The Federal Trade Commission today told the Senate Judiciary Committee that as the Committee considers legislation to amend the Communications Act, it should preserve the FTC's existing authority to protect consumers and maintain competition in the broadband services industry.
Delivering the FTC testimony, Commissioner William E. Kovacic said the agency believes it has jurisdiction over most broadband Internet access services. “For nearly a decade, the FTC has investigated and brought enforcement actions against Internet service providers for allegedly deceptive marketing, advertising, and billing of Internet access services.”
“For example, in 1997, the FTC separately sued America Online, Compuserve, and Prodigy, alleging that each company had offered 'free' trial periods that resulted in unexpected charges to consumers,” the testimony states. More recently the FTC filed a complaint charging Cyberspace.com with mailing supposed “rebate” or “refund” checks for $3.50 without disclosing that by cashing the checks, consumers were agreeing to monthly charges on their phone bills for Internet access services. “Following a trial . . . the court ordered the defendants to pay more than $17 million to remedy the injury caused by their fraudulent conduct.” The case is currently on appeal.
The testimony notes that under the antitrust laws, the agency has taken law enforcement actions regarding access to content via broadband and other Internet access services. “For example, the Commission challenged the merger between AOL and Time Warner, and entered into a consent order that required the merged company to open its cable system for all content on a nondiscriminatory basis to competitor Internet service providers, including those offering broadband.”

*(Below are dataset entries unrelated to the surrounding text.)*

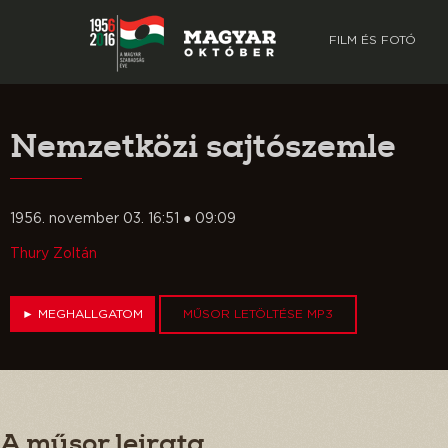
FILM ÉS FOTÓ
Nemzetközi sajtószemle
1956. november 03. 16:51 ● 09:09
Thury Zoltán
►
MEGHALLGATOM
MŰSOR LETÖLTÉSE MP3
A műsor leirata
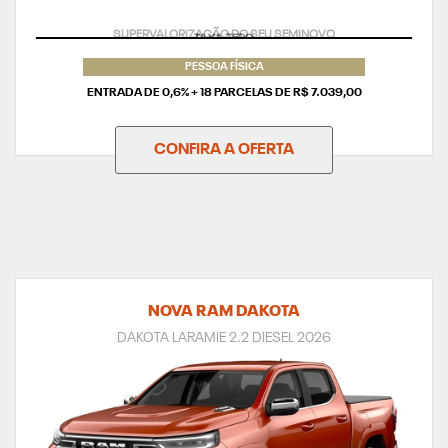
PESSOA FÍSICA
ENTRADA DE 0,6% + 18 PARCELAS DE R$ 7.039,00
CONFIRA A OFERTA
NOVA RAM DAKOTA
DAKOTA LARAMIE 2.2 DIESEL 2026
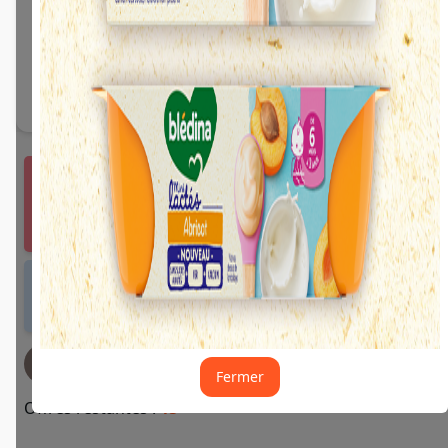
Vous devez vous connecter ou créer un compte
Fidme Courses pour bénéficier de cette offre.
J'y vais de ce pas 🙂
Offre valable dans tous les magasins et drives
de France métropolitaine et sur Internet.
JE DEMANDE MON REMBOURSEMENT
Fermer
Offres restantes :
15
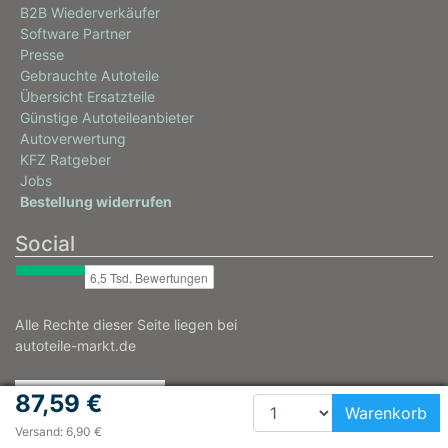
B2B Wiederverkäufer
Software Partner
Presse
Gebrauchte Autoteile
Übersicht Ersatzteile
Günstige Autoteileanbieter
Autoverwertung
KFZ Ratgeber
Jobs
Bestellung widerrufen
Social
Alle Rechte dieser Seite liegen bei
autoteile-markt.de
87,59 €
Warenkorb
Versand: 6,90 €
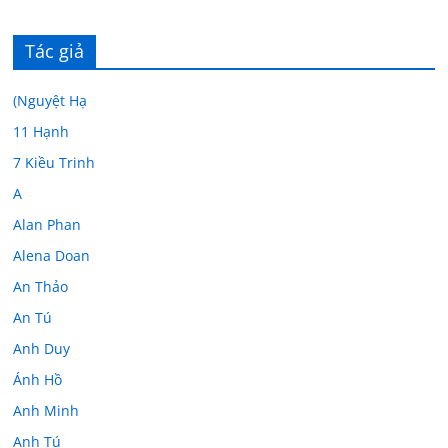
Tác giả
(Nguyệt Hạ
11 Hạnh
7 Kiều Trinh
A
Alan Phan
Alena Doan
An Thảo
An Tú
Anh Duy
Ánh Hồ
Anh Minh
Anh Tú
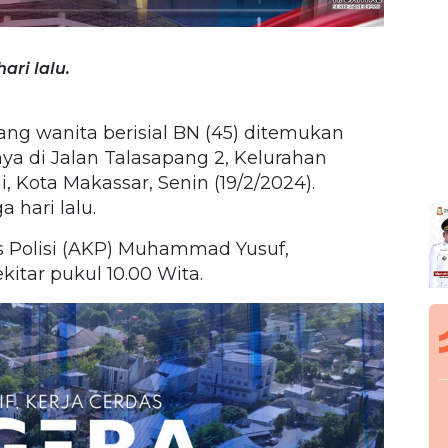
ari lalu.
ang wanita berisial BN (45) ditemukan
a di Jalan Talasapang 2, Kelurahan
 Kota Makassar, Senin (19/2/2024).
 hari lalu.
s Polisi (AKP) Muhammad Yusuf,
itar pukul 10.00 Wita.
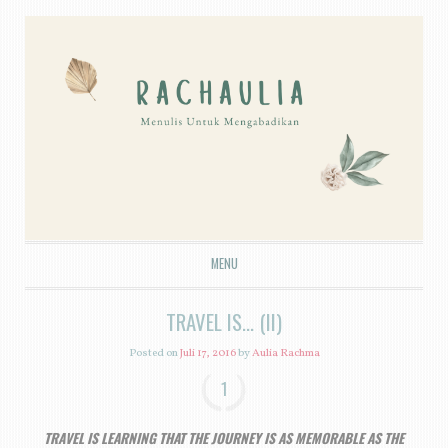
MENU
SKIP TO CONTENT
TRAVEL IS... (II)
Posted on
Juli 17, 2016
by
Aulia Rachma
1
TRAVEL IS LEARNING THAT THE JOURNEY IS AS MEMORABLE AS THE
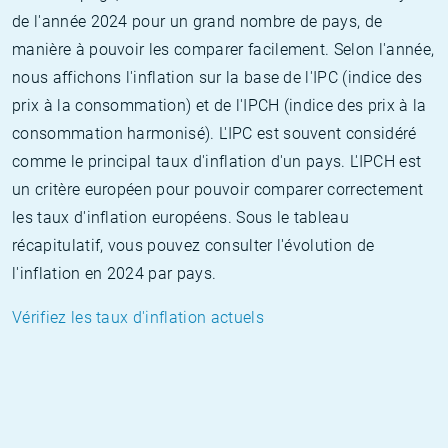
de l'année 2024 pour un grand nombre de pays, de
manière à pouvoir les comparer facilement. Selon l'année,
nous affichons l'inflation sur la base de l'IPC (indice des
prix à la consommation) et de l'IPCH (indice des prix à la
consommation harmonisé). L'IPC est souvent considéré
comme le principal taux d'inflation d'un pays. L'IPCH est
un critère européen pour pouvoir comparer correctement
les taux d'inflation européens. Sous le tableau
récapitulatif, vous pouvez consulter l'évolution de
l'inflation en 2024 par pays.
Vérifiez les taux d'inflation actuels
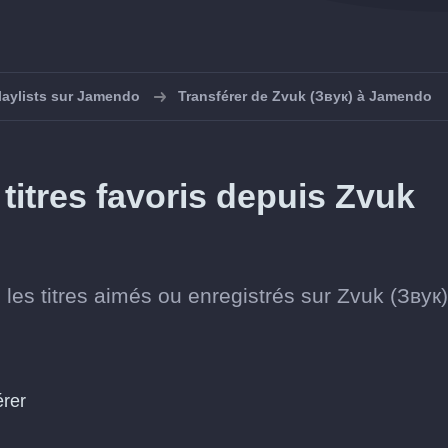
laylists sur Jamendo
Transférer de Zvuk (Звук) à Jamendo
titres favoris depuis Zvuk
les titres aimés ou enregistrés sur Zvuk (Звук)
érer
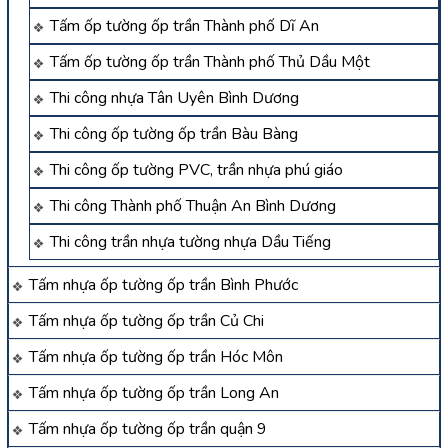
Tấm ốp tường ốp trần Thành phố Dĩ An
Tấm ốp tường ốp trần Thành phố Thủ Dầu Một
Thi công nhựa Tân Uyên Bình Dương
Thi công ốp tường ốp trần Bàu Bàng
Thi công ốp tường PVC, trần nhựa phú giáo
Thi công Thành phố Thuận An Bình Dương
Thi công trần nhựa tường nhựa Dầu Tiếng
Tấm nhựa ốp tường ốp trần Bình Phước
Tấm nhựa ốp tường ốp trần Củ Chi
Tấm nhựa ốp tường ốp trần Hóc Môn
Tấm nhựa ốp tường ốp trần Long An
Tấm nhựa ốp tường ốp trần quận 9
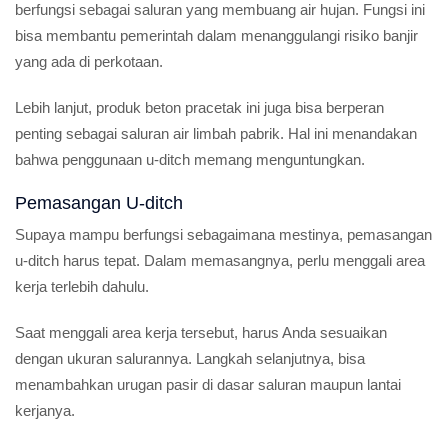
berfungsi sebagai saluran yang membuang air hujan. Fungsi ini
bisa membantu pemerintah dalam menanggulangi risiko banjir
yang ada di perkotaan.
Lebih lanjut, produk beton pracetak ini juga bisa berperan
penting sebagai saluran air limbah pabrik. Hal ini menandakan
bahwa penggunaan u-ditch memang menguntungkan.
Pemasangan U-ditch
Supaya mampu berfungsi sebagaimana mestinya, pemasangan
u-ditch harus tepat. Dalam memasangnya, perlu menggali area
kerja terlebih dahulu.
Saat menggali area kerja tersebut, harus Anda sesuaikan
dengan ukuran salurannya. Langkah selanjutnya, bisa
menambahkan urugan pasir di dasar saluran maupun lantai
kerjanya.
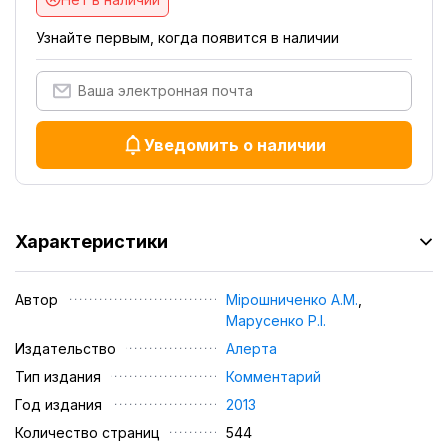
Узнайте первым, когда появится в наличии
Уведомить о наличии
Характеристики
Автор
Мірошниченко А.М.
,
Марусенко Р.І.
Издательство
Алерта
Тип издания
Комментарий
Год издания
2013
Количество страниц
544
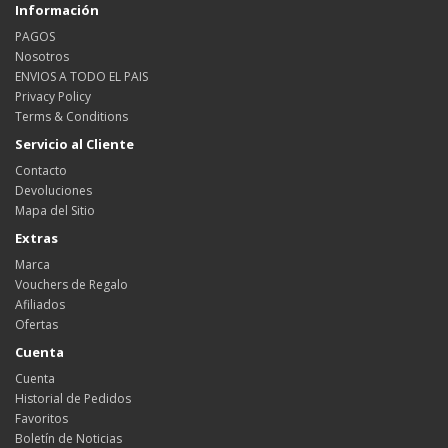
Información
PAGOS
Nosotros
ENVIOS A TODO EL PAIS
Privacy Policy
Terms & Conditions
Servicio al Cliente
Contacto
Devoluciones
Mapa del Sitio
Extras
Marca
Vouchers de Regalo
Afiliados
Ofertas
Cuenta
Cuenta
Historial de Pedidos
Favoritos
Boletín de Noticias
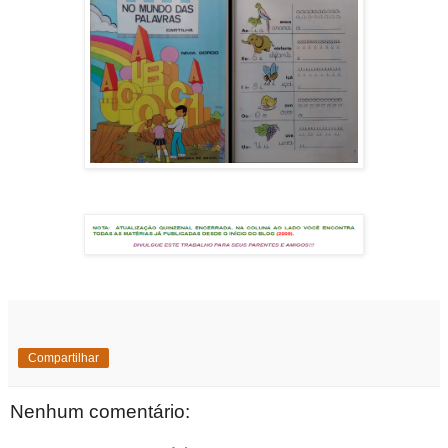
Compartilhar
Nenhum comentário:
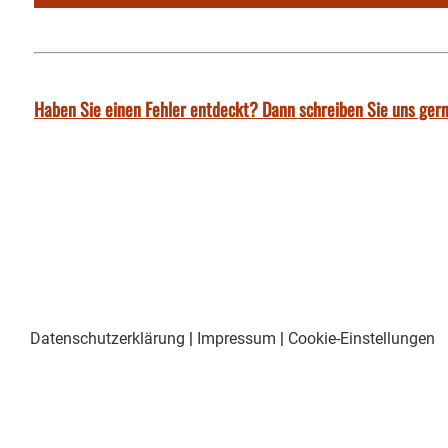
Haben Sie einen Fehler entdeckt? Dann schreiben Sie uns gern
Datenschutzerklärung
|
Impressum
|
Cookie-Einstellungen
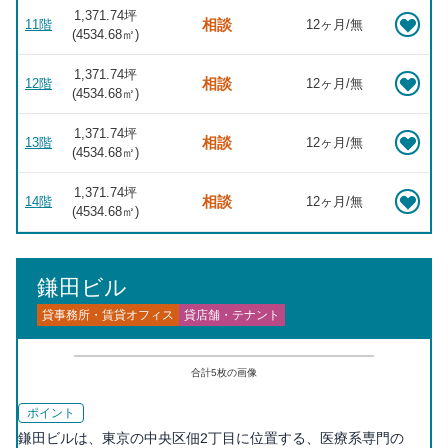
1,371.74坪
相談
11階
12ヶ月/無
(
4534.68
㎡)
1,371.74坪
相談
12階
12ヶ月/無
(
4534.68
㎡)
1,371.74坪
相談
13階
12ヶ月/無
(
4534.68
㎡)
1,371.74坪
相談
14階
12ヶ月/無
(
4534.68
㎡)
鎌田ビル
貸事務所・賃貸オフィス
貸店舗・テナント
合計
5
枚の画像
ポイント
鎌田ビルは、東京の中央区佃2丁目に位置する、医療系専門の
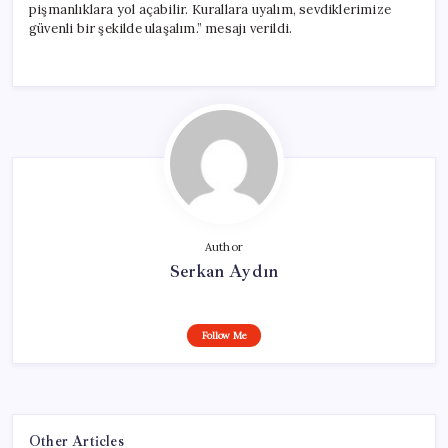
pişmanlıklara yol açabilir. Kurallara uyalım, sevdiklerimize
güvenli bir şekilde ulaşalım.” mesajı verildi.
Author
Serkan Aydın
Follow Me
Other Articles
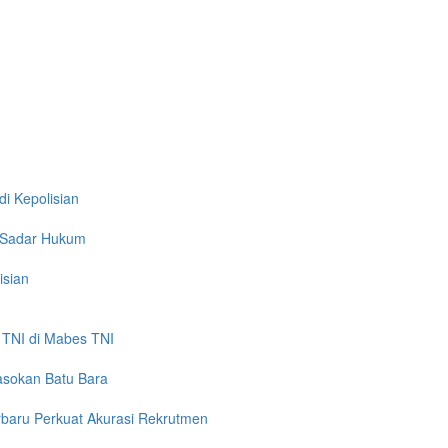
i Kepolisian
a Sadar Hukum
isian
a TNI di Mabes TNI
asokan Batu Bara
erbaru Perkuat Akurasi Rekrutmen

According to the testimony, the FTC has urged Congress to “eliminate the gap in its jurisdiction created by the telecommunications common carrier exemption,” noting that the exemption is outdated. As the telecommunications and Internet industries continue to converge, the common carrier exemption is likely to frustrate the FTC's ability to stop deceptive and unfair acts and practices and unfair methods of competition with respect to interconnected communications, information, and entertainment services.”
“Apart from the issue of the common carrier exemption, as Congress considers legislation to amend the Communications Act, the Commission believes that any new legislation should clearly preserve the FTC's existing authority over activities currently within its jurisdiction,” the testimony states.
The FTC vote to approve the testimony was 5-0.